January 2019 Newsletter

Dear Movebank users,

We hope your year has gotten off to a good start! Things haven't slowed down at Movebank, with more than 3,000 new users and almost double the number of animal locations from this time a year ago. Twenty one thousand users now manage over 5,500 studies containing 1.2 billion locations and 1.7 billion measurements from other on-animal sensors describing the movements and behavior of 850 animal taxa.

Data archiving Data owners allow the public to view or download animal movements in over 500 studies, and cite 366 publications describing the data in these studies. Movebank's archive, the Movebank Data Repository, released its 100th dataset during 2018 and now has over 120 curated and citable public datasets. Last year the repository was added to Scientific Data's list of recommended data repositories and is now recognized by the FAIRsharing and re3data registries.

A highlight from this past year was the publication of large compilations of raptor, osprey and homing pigeon movements, archiving data as far back as the mid-90s. And Dr. Marlee Tucker set an example for all of us of how to compile and publish analyses that bring together dozens of datasets and researchers, reusing published and unpublished data from Movebank and other sources, in an effort that culminated in a paper in Science last year showing a global reduction in mammal movements related to human impacts on terrestrial habitats, and a second paper just a few weeks ago showing how local bird movements are influenced by landscape homogeneity.

New features

Here are some of the new features and tools that we added to Movebank in 2018:

  • Live feeds for Druid GSM-GPS tags, Lotek PinPoint GPS PTTs, and ICARUS (in the testing phase)
  • A new search for published datasets
  • Upgrades to our mapping and statistics infrastructure to improve performance for very large studies
  • A new version of Movebank's Animal Tracker app that lets researchers follow animals' movements as they happen without requiring your data be public
  • Additions to our REST API to let you request all available attributes in a study, including the all-important 'visible' attribute
  • Former Movebank postdoc Dr. Somayeh Dodge is now distributing her Movebank-compatible DynamoVis program to animate tracking data.

Environmental data links

The EnvDATA System, Movebank's tool for environmental data annotation, got several upgrades in 2018. In addition to annotating tracking data, you can now request annotation of hundreds of environmental data layers for generic time-location records, such as simulated migrations, and as gridded rasters through the website. We also updated our MODIS Land connections to their newest Version 6 products and added links to NASA's 30-min Global Precipitation Measurement and Suomi-NPP VIIRS ocean data products.

Conferences and training

Movebank was presented at conferences and workshops around the world, including the International Ornithological Congress in Canada, the Conference of the Forum Carpaticum in Hungary, the UN Biodiversity Conference in Egypt, science symposiums in Brazil and several wildlife conservation and management institutions in India. In-depth training in data analysis using Movebank was held at a short course in Raleigh, USA in May and the AniMove summer school in Radolfzell, Germany in September.

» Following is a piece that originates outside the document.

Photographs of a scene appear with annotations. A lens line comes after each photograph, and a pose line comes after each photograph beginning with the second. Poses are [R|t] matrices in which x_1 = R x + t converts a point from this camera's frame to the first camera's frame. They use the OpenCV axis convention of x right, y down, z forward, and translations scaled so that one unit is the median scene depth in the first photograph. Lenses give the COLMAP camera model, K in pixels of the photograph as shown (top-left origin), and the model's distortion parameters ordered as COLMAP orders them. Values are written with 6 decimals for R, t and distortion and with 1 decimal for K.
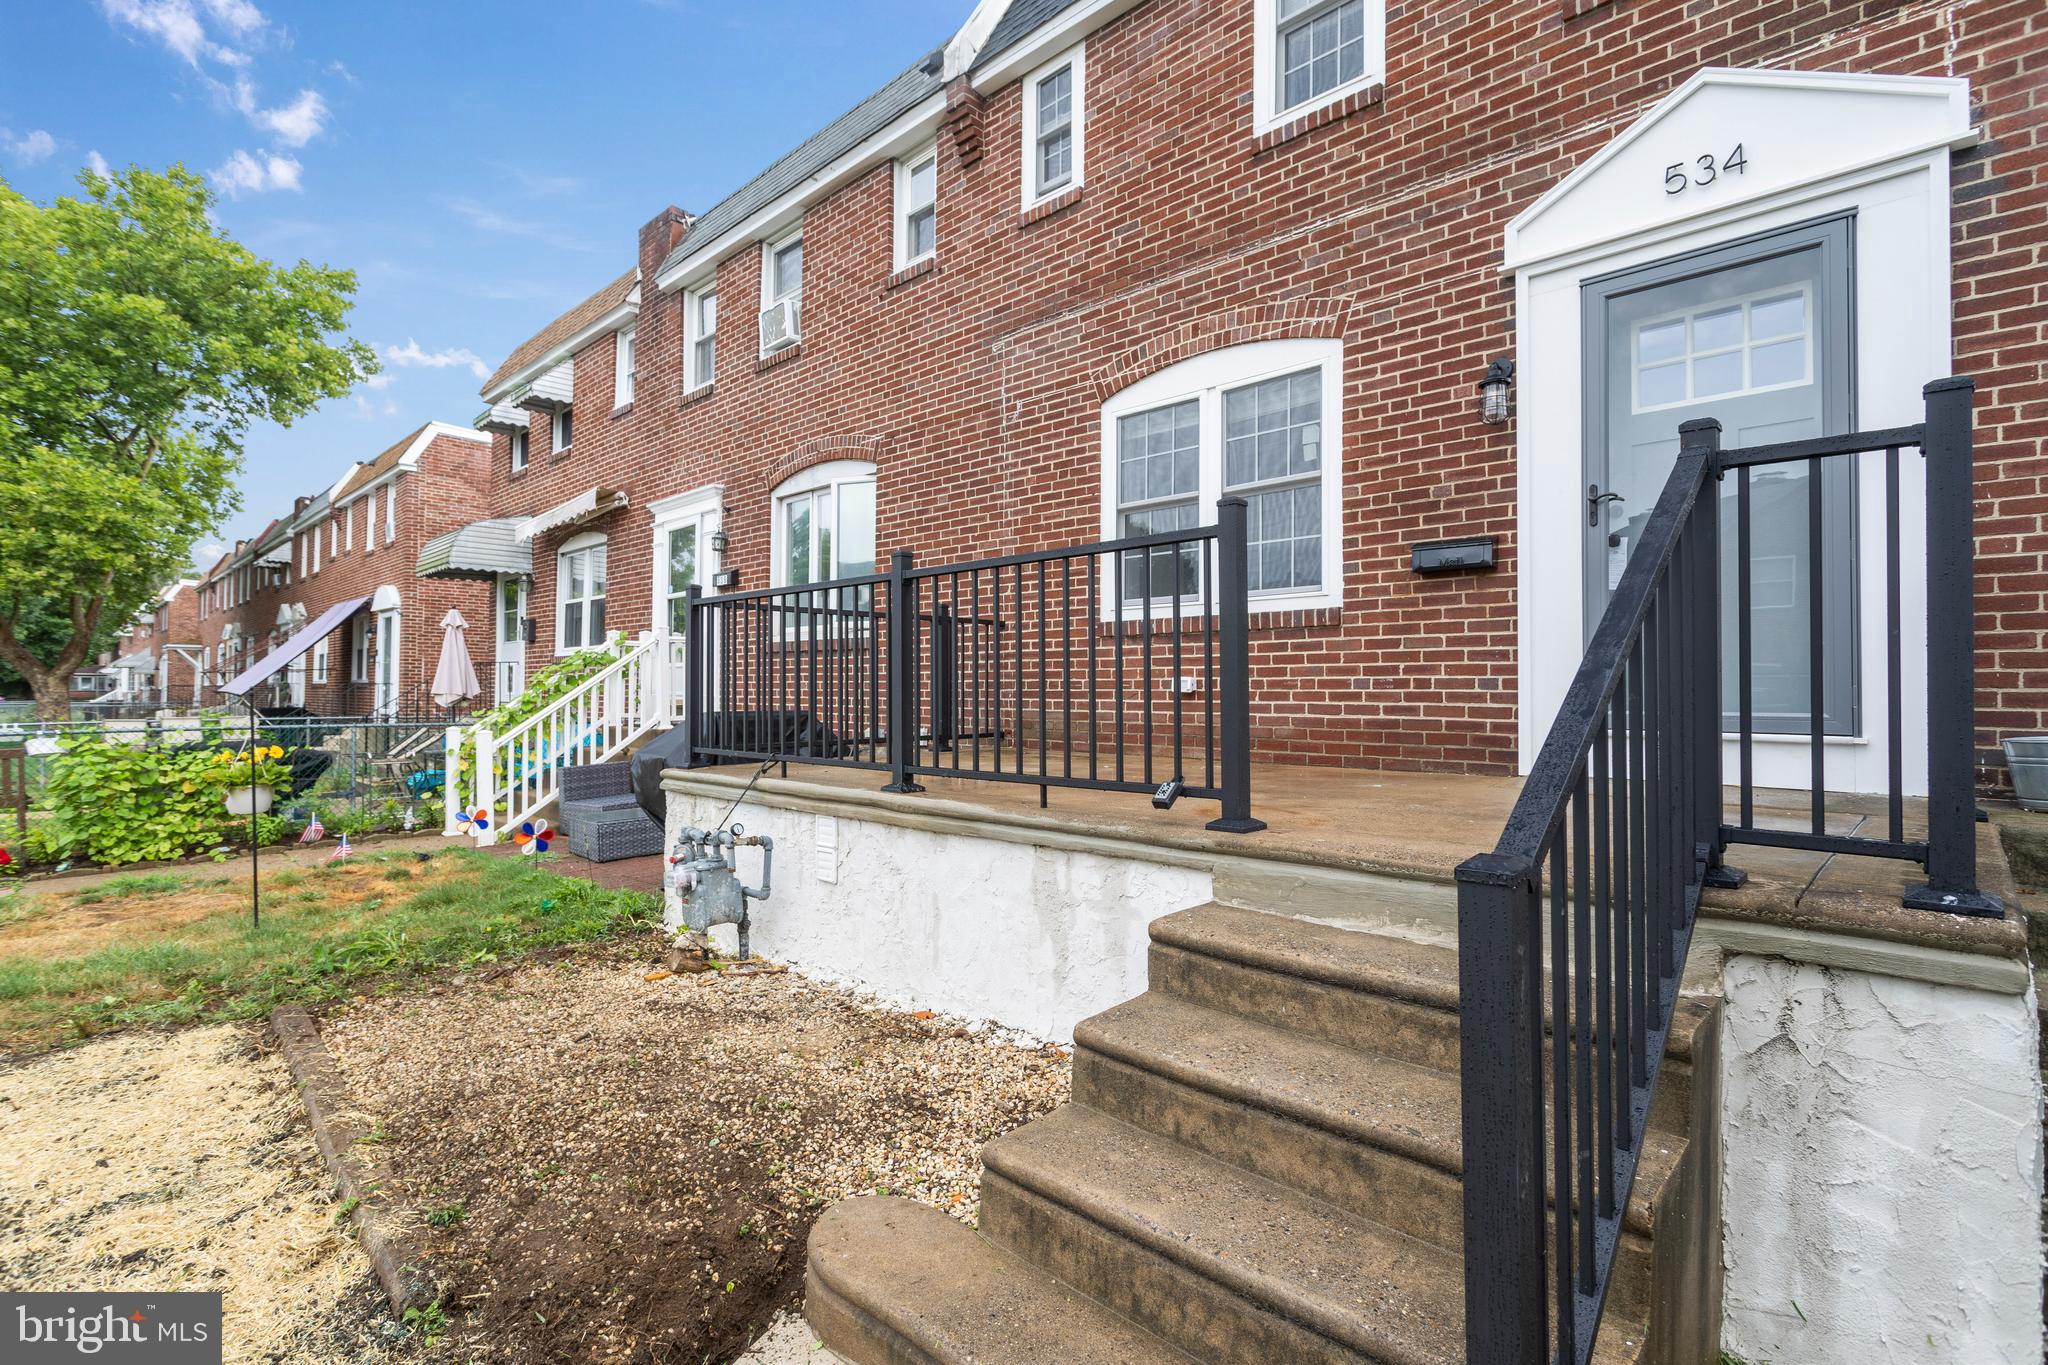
lens RADIAL K [[985.4, 0, 1003.5], [0, 985.4, 677.2], [0, 0, 1]] dist [-0.001473, 0.002186]
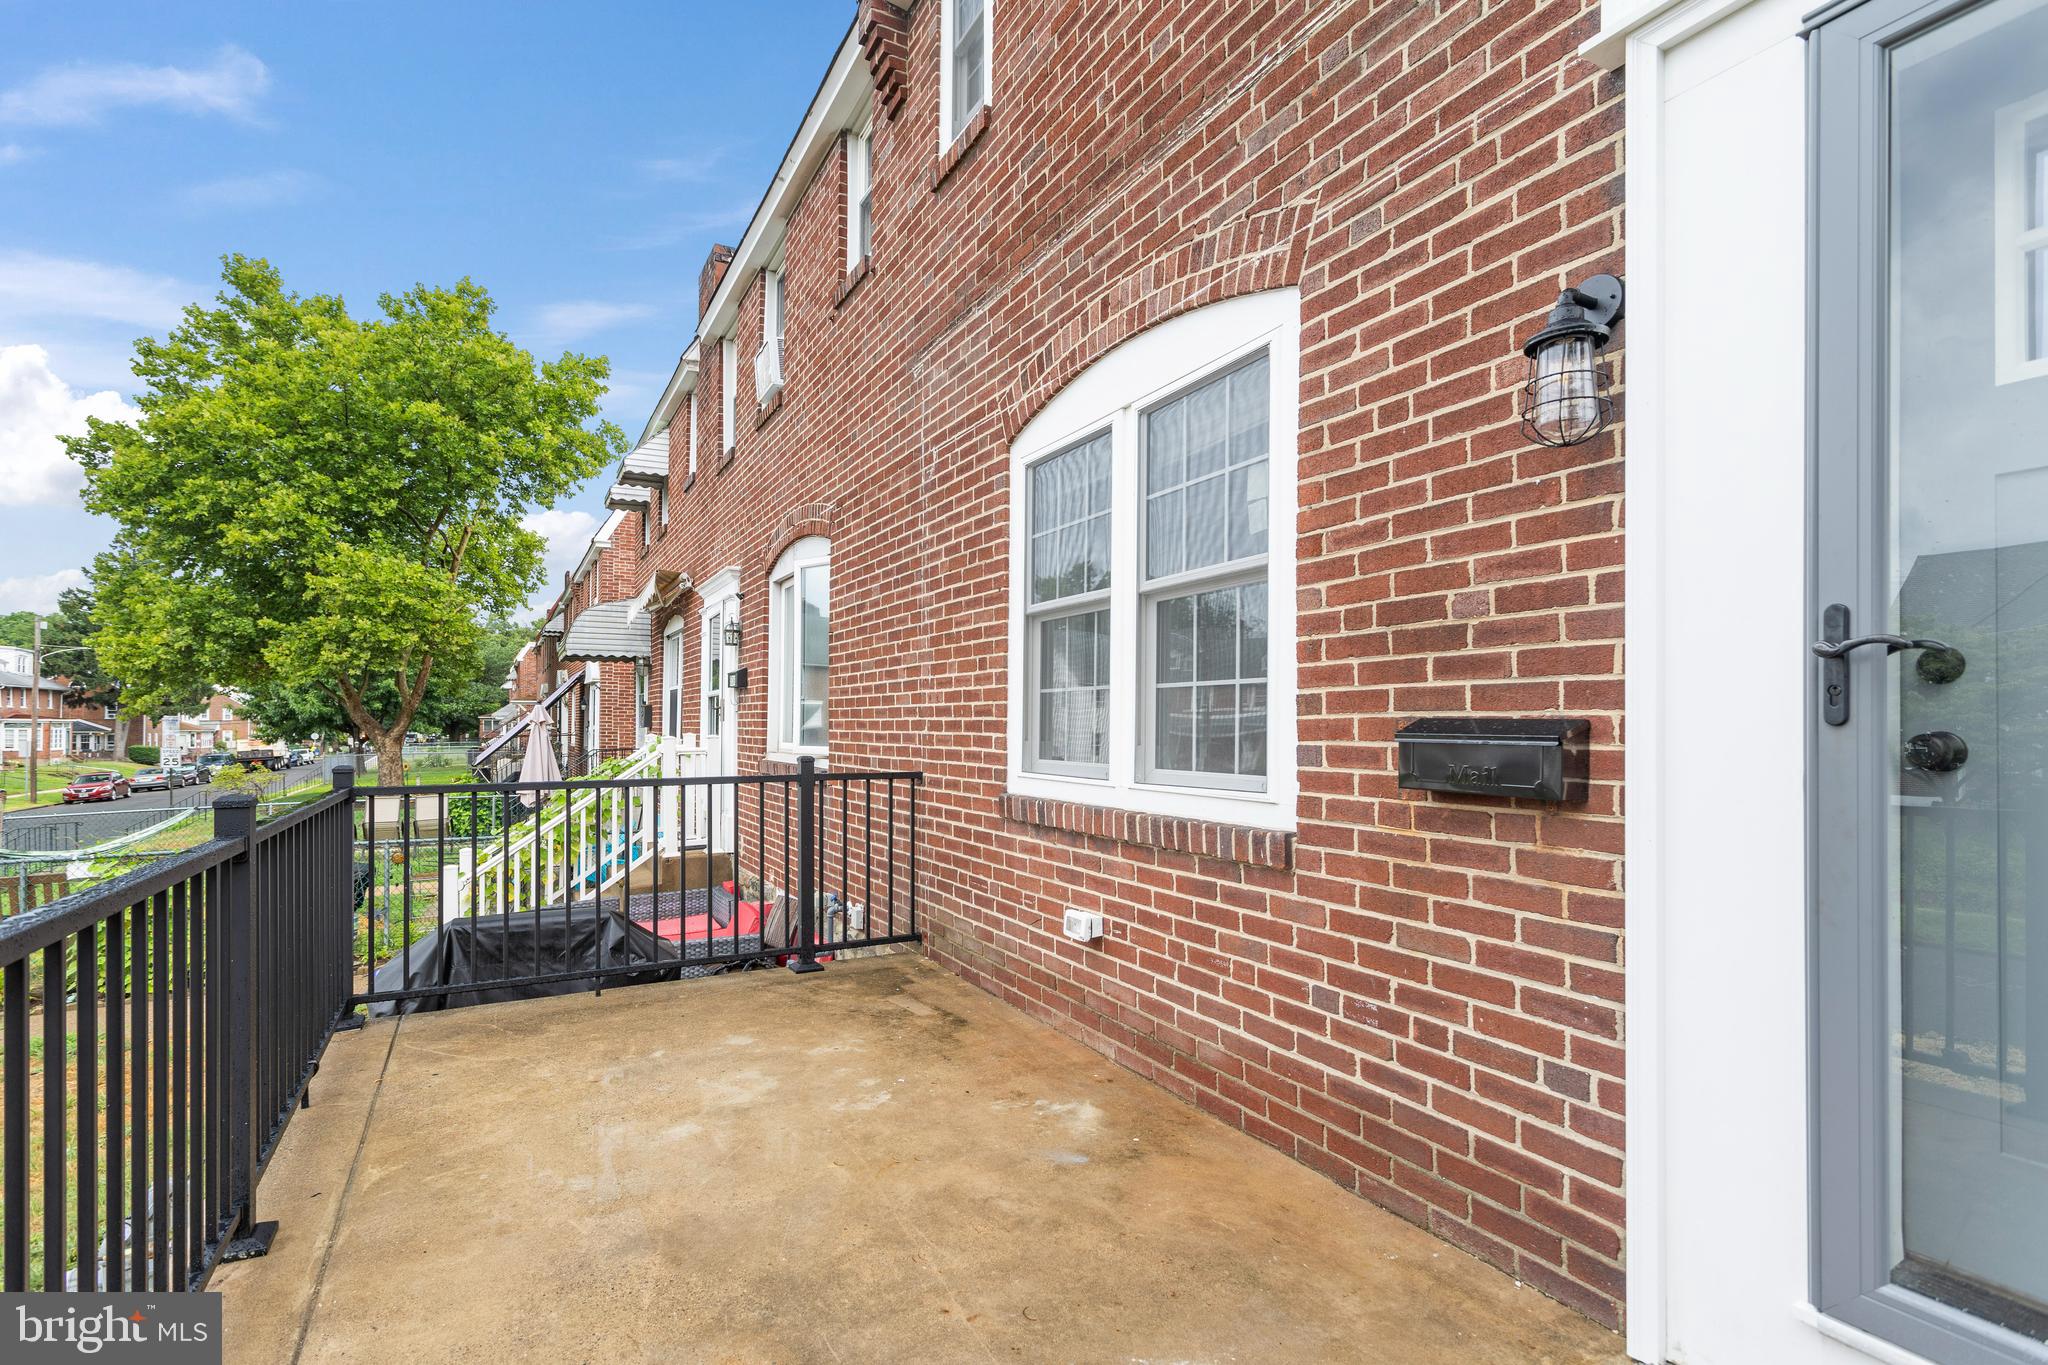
lens RADIAL K [[985.4, 0, 1014.4], [0, 985.4, 718.6], [0, 0, 1]] dist [-0.001473, 0.002186]
pose [[0.955463, -0.003161, -0.295095, 0.339264], [0.006477, 0.999926, 0.010262, -0.128312], [0.295041, -0.011716, 0.955413, 0.467502]]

Outcomes of some of last year's outreach are now available online:

  • A recording of WILDLABS Virtual Meetup on Big Data in Conservation, featuring Movebank's curator Sarah Davidson along with representatives from WWF and Microsoft, is available here.
  • The scripts, lectures and slides from the short course in Raleigh are available at https://movebankworkshopraleighnc.netlify.com.

Data standards

Throughout 2018 we took part in efforts throughout the wildlife tracking and bio-logging community to develop community-wide data standards to help us better discover, integrate and use the growing volumes of data being collected around the world. We helped organize the first meetings of the International Bio-Logging Society's Data Standardization Working Group and participated in a IODE/OBIS-sponsored workshop to develop standards for representing tracking data using the biodiversity standard Darwin Core, efforts that are continuing on GitHub.

Tips for data owners

Some suggestions for data owners:

  • Haven't been to Movebank in a while? Log in and visit the Studies page to view all studies where you are a Data Manager. Review your Study Details and permissions—for example, add the paper citation for your now-published project and make the tracks visible to the public, or delete that test study you no longer need.
  • While you're there, check whether your Study Statistics show Number of Deployments: 0 or Taxa: not set. This means your study is incomplete! Without this information it's harder to search for or view your tracks. To add animals and deployments, create a reference data file and import it to your study. You can use the Deployment Manager to set the species name for your animals in a few clicks.
  • Have data you want to archive but not sure where to start? Contact support@movebank.org for help.

What's next?

During 2019 we will be working to

  • Redesign the website and documentation to make it easier to navigate.

  • Improve search options on the website and by API.

  • Add more data feeds.

  • Develop guidelines for data archiving with advice for how to ensure your data are never lost.

  • Build connections in EnvDATA to new VIIRS remote sensing products as the MODIS satellites are phased out.

  • Continue participating in data standardization efforts through the International Bio-Logging Society.